> [EXERCISE DATA]:
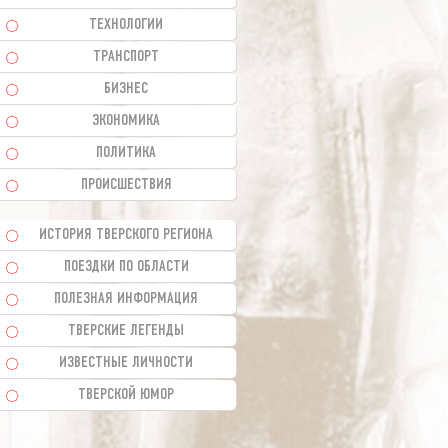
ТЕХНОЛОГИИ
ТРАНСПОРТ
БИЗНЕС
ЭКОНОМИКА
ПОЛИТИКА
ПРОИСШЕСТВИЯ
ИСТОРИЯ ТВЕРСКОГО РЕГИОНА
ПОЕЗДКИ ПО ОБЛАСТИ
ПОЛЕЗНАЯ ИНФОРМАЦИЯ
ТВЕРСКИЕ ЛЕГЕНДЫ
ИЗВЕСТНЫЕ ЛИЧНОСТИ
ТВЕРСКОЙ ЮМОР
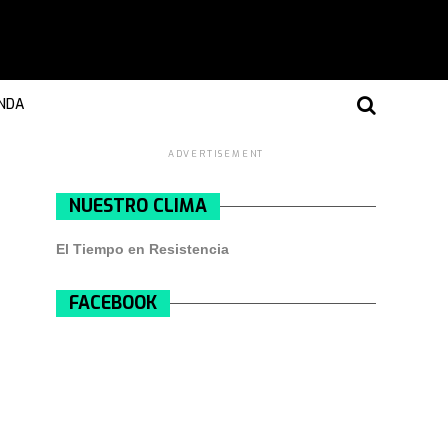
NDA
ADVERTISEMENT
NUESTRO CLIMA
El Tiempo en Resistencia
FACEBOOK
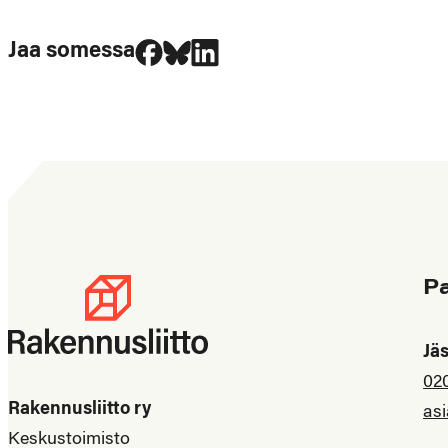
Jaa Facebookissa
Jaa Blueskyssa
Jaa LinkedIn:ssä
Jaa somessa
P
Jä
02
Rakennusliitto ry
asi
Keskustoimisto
---
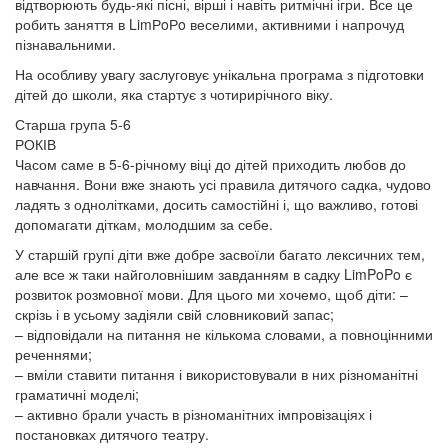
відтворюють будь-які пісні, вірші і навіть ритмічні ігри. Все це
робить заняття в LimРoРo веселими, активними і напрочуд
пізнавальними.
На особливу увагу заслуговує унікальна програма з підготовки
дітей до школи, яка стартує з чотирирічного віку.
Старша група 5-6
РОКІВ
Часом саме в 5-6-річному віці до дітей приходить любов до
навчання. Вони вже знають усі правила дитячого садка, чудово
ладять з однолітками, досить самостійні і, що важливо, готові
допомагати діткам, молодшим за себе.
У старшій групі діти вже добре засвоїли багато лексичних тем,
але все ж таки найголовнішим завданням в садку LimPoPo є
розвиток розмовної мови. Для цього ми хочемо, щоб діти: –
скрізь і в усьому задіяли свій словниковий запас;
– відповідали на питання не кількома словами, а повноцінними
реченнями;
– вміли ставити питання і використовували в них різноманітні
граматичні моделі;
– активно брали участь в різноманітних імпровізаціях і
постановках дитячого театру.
--
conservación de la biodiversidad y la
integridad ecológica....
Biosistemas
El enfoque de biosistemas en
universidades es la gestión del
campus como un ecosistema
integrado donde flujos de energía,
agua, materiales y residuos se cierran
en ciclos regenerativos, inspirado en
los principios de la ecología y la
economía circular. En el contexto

> [WORK REQUEST]: Only the lines from the one containing "відтворюють будь-які пісні, вірші" through the one containing "ладять з однолітками, досить" are to be retyped, both boundary lines included, with no other material.

> [YOUR RESPONSE]:
відтворюють будь-які пісні, вірші і навіть ритмічні ігри. Все це
робить заняття в LimРoРo веселими, активними і напрочуд
пізнавальними.
На особливу увагу заслуговує унікальна програма з підготовки
дітей до школи, яка стартує з чотирирічного віку.
Старша група 5-6
РОКІВ
Часом саме в 5-6-річному віці до дітей приходить любов до
навчання. Вони вже знають усі правила дитячого садка, чудово
ладять з однолітками, досить самостійні і, що важливо, готові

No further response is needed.